Date: June 13, 2006
To: Senate Finance & House Economic Matters Committees
From: Heather D. Hamilton, Vice President of Government Affairs, Maryland Chamber of Commerce
Re: Special Session – Public Service Commission – Electric Industry Restructuring
On behalf of the Maryland Chamber of Commerce and our local chamber members, representing more than 20,000 small, medium, and large businesses across the State, I offer the business community’s strong opposition to the above-mentioned emergency legislation.
We have heard a great deal of impassioned discussion about what Maryland should do to help BGE residential customers spread out their electric rate costs over time. As the Maryland General Assembly discusses legislative alternatives, several key points must be considered to ensure that long-term unintended consequences are not overshadowed by short-term goals.
Over the last several months, because of Hurricane Katrina and other global events, Maryland residents and businesses have had to deal with increased costs in many areas, including fuel and energy costs. Electricity rates have risen not only in Maryland but nationally as well. While the percentage increase in electricity rates in Maryland is higher than many would like to see, these costs have risen in step with global fuel costs.
We urge the General Assembly to proceed with caution as it reviews this comprehensive legislation. Our members are very concerned that in a rush to achieve short-term relief, even if well-intentioned, the legislature could unwittingly do damage to Maryland’s business climate.
We want to see Maryland’s businesses grow and flourish. We believe that a healthy business environment is good for the citizens of this State. And, with history as our guide unfair policies drive businesses away. In fact, today, Maryland is home to only five Fortune 500 companies. Plus, many will remember a company that left Maryland. MBNA Corporation, now owned by Bank of America, left Maryland many years ago because of unfair policies and practices. Their move to Delaware was an unintended consequence resulting from past well-intended policies.

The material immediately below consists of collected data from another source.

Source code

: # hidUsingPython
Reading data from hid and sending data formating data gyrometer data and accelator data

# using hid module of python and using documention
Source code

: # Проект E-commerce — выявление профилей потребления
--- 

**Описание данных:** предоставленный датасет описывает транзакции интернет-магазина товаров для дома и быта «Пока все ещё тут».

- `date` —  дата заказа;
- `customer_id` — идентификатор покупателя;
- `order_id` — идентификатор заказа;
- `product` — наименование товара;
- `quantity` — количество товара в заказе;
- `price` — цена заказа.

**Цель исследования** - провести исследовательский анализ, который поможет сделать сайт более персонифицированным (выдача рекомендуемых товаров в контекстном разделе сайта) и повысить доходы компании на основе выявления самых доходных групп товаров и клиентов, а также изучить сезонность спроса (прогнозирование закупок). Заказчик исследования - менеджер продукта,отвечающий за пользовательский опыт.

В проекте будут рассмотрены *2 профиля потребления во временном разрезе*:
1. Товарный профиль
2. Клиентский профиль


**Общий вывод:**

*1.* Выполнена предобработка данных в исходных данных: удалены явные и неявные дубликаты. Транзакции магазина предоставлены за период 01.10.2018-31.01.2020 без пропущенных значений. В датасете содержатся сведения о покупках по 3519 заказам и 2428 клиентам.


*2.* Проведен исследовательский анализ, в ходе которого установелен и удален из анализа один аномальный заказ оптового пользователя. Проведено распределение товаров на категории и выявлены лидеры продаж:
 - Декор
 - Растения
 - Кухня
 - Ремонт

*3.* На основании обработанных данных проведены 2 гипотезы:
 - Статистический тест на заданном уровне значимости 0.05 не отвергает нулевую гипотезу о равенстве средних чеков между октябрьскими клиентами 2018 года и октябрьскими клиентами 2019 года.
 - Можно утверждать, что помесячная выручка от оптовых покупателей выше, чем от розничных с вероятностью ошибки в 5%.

Stability and predictability are two key components that businesses need to operate efficiently and effectively and to compete in this global marketplace. An uncertain and insecure regulatory environment acts as a major deterrent to investment and entrepreneurship. From the business community’s perspective, the comprehensive legislation now being considered by the General Assembly creates an insecure regulatory environment that sends a signal not only to those within this industry but to the business community as a whole.
The State and national business communities are watching this legislation closely and Maryland’s overall legislative determinations on these complex business issues. An unprecedented attempt to severely impair a company within this State will warn other employers, who may be looking to locate or expand in Maryland, that this State’s government is hostile to business.
This legislation is not only about Constellation Energy and the utility industry, but it is also about the future business climate in Maryland. This State needs more strong, growing, and vibrant companies. They create jobs, and they give people the opportunity for wealth and career advancement. But Maryland’s prospects for retaining its companies and encouraging others to bring their operations to this State will be severely compromised if it is known as the State that looks down on success and holds businesses “hostage.” Businesses that play by the rules, should be rewarded, not punished.